Formula: $P = \frac{W}{t}$ (Work done per unit time) or $P = Fv$ (Force times average velocity, if force is constant and parallel to velocity).
Units: Watts (W). 1 W = 1 J/s. Another common unit is horsepower (hp), though Watts are standard.
Explanation: Power tells us how quickly energy is being used or transformed.
Practical Example (Nigeria): A powerful generator can produce electricity faster (higher power output) than a smaller one. An athlete who lifts a weight quickly does more power than one who lifts the same weight slowly. Worked Example 2.4.1: A water pump lifts 200 kg of water from a well of depth 15 m in 30 seconds.
Calculate: a) The work done by the pump. b) The power of the pump. (Take $g = 10 \text{ m/s}^2$).
Solution: a)
Work done (W): The force required to lift the water is its weight: $F = mg = 200 \times 10 = 2000 \text{ N}$. The displacement (height) is $d = h = 15 \text{ m}$. Work done = Force × displacement = $Fh = 2000 \times 15 = 30000 \text{ J}$. b)
Power (P): Power = $\frac{\text{Work done}}{\text{Time taken}} = \frac{30000 \text{ J}}{30 \text{ s}} = 1000 \text{ W}$.
Therefore, the work done by the pump is 30,000 J, and its power is 1,000 W.
Vehicle Dynamics and Road Safety in Nigeria: Application: The principles of momentum and impulse are crucial in understanding car collisions, common in Nigeria. Airbags and crumple zones in vehicles are designed to increase the time of impact during a crash (increasing $\Delta t$), thereby reducing the average force ($F = I/\Delta t$) on occupants and minimizing injuries. Seatbelts restrain occupants, making them decelerate with the car rather than flying forward due to inertia.

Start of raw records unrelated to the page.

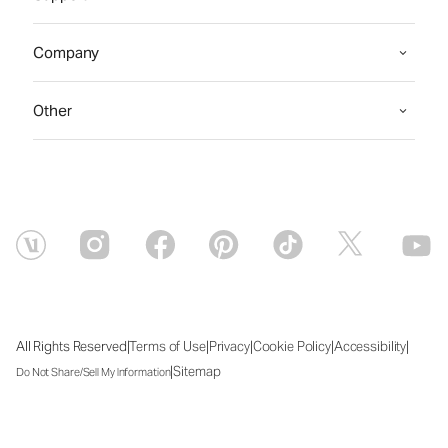
Company
Other
|
|
|
|
|
All Rights Reserved
Terms of Use
Privacy
Cookie Policy
Accessibility
|
Sitemap
Do Not Share/Sell My Information
Thu Aug 06 2026 13:20:53 GMT+0000 (Coordinated Universal Time)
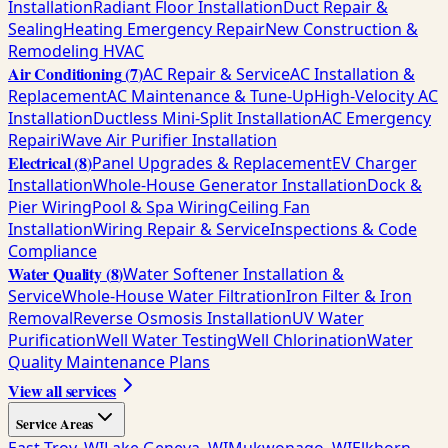
Installation
Radiant Floor Installation
Duct Repair &
Sealing
Heating Emergency Repair
New Construction &
Remodeling HVAC
Air Conditioning
(
7
)
AC Repair & Service
AC Installation &
Replacement
AC Maintenance & Tune-Up
High-Velocity AC
Installation
Ductless Mini-Split Installation
AC Emergency
Repair
iWave Air Purifier Installation
Electrical
(
8
)
Panel Upgrades & Replacement
EV Charger
Installation
Whole-House Generator Installation
Dock &
Pier Wiring
Pool & Spa Wiring
Ceiling Fan
Installation
Wiring Repair & Service
Inspections & Code
Compliance
Water Quality
(
8
)
Water Softener Installation &
Service
Whole-House Water Filtration
Iron Filter & Iron
Removal
Reverse Osmosis Installation
UV Water
Purification
Well Water Testing
Well Chlorination
Water
Quality Maintenance Plans
View all services
Service Areas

Integration: Discuss statistics of road accidents in Nigeria. Task students to research how vehicle design incorporates dynamic principles for safety. Connect to the duties of Federal Road Safety Corps (FRSC).

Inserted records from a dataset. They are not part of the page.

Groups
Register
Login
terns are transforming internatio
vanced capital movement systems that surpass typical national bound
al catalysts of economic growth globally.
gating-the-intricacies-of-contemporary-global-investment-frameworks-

Sports and Physical Education: Application: Projectile motion is evident in many sports popular in Nigeria, such as football (soccer), basketball, javelin throw, and shot put. Athletes use their understanding (often intuitive) of initial velocity and angle of projection to maximize range (e.g., a long pass in football) or height (e.g., a high jump or a shot put). Newton's laws explain why a player exerts force to kick a ball (F=ma) and the reaction force from the ground enables running.
Integration: Analyze video clips of Nigerian athletes in action. Students can calculate the theoretical range or height for a given kick/throw if initial conditions are estimated. Relate to coaching techniques for optimal performance. Engineering and Construction in Local Contexts: Application: When building structures (houses, bridges, water towers) or designing equipment, engineers apply Newton's Laws and principles of work, energy, and power. For instance, calculating the forces on a roof (weight, wind pressure) or determining the power needed for a crane to lift heavy construction materials (e.g., cement blocks, steel beams) to various heights. Designing ramps for accessibility or for moving goods in markets (inclined planes) requires understanding friction and gravity.
Integration: Field trip (or virtual tour) to a local construction site or a manufacturing plant (e.g., a small-scale agro-processing factory). Discuss how different forces are managed in a "pure water" sachet factory or a cassava processing plant. This can inspire interest in vocational and engineering careers.